*List of tasks*:
**a.** In the retirement advice post, which planning tool does the writer say they found only after retiring?
**b.** List every numbered thing the writer of the retirement advice post wishes they had done differently.
**c.** Write a continuation of the retirement advice post, starting after its final sentence.

*Selected text*:
Having retired here are some things I wish I would have done differently
1. Keep a meticulous budget and find out exactly how much it costs to live comfortably
2. Subscribe to a retirement planning program and determine how much you will need to sustain that standard of living. I didn't find the MaxiFi planner until after I retired but it was exactly what I needed to know how much I could afford to spend each year to maintain my standard of living and not have my money run out before I do. It has the State and Federal tax codes built in, the social security rules built in, and even optimizes when you should make withdrawals from retirement accounts.
3. Once you retire put your savings into some sort of inflation protected investment like I-Series savings bonds and the rest is on cruise control.
Excellent advice. I worry about what is going to happen when the post-pension people start to retire. I don't think they are going to have enough to live the way they want to. Inflation hurts retirees more than anyone. Sure social security gets a bump every year with inflation but SS is SUPPLEMENTAL income, not enough to live off of. Also, Medicare is not free, completely.

*Data under study*:

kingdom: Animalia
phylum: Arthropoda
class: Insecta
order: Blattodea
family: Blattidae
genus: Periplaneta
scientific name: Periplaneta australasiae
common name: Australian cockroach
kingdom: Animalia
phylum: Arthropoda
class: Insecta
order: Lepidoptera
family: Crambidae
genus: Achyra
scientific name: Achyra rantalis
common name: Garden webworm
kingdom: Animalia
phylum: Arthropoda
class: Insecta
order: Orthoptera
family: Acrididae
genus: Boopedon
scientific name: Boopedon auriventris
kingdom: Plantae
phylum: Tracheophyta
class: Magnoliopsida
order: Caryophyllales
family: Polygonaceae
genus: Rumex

*Answer section*:
**a.** The MaxiFi planner.

**b.**
1. Keep a meticulous budget and find out exactly how much it costs to live comfortably.
2. Subscribe to a retirement planning program and determine how much is needed to sustain that standard of living.
3. Once retired, put savings into some sort of inflation-protected investment, such as I-Series savings bonds.

**c.**
I am lucky. I have a pension. I was grandfathered in when my company shut the plan down. But pensions are fixed and inflation destroys pension payments over time.
If I could go back to talk to myself at 35 or even 40, I would slap me in the head about my investment strategies. I was too heavily invested in the company I worked for, and was not nearly as aggressive with my 401k plans as I should have been. Now, as a retiree, I can't be too aggressive but the rate of inflation will bury me if I do not hedge against it.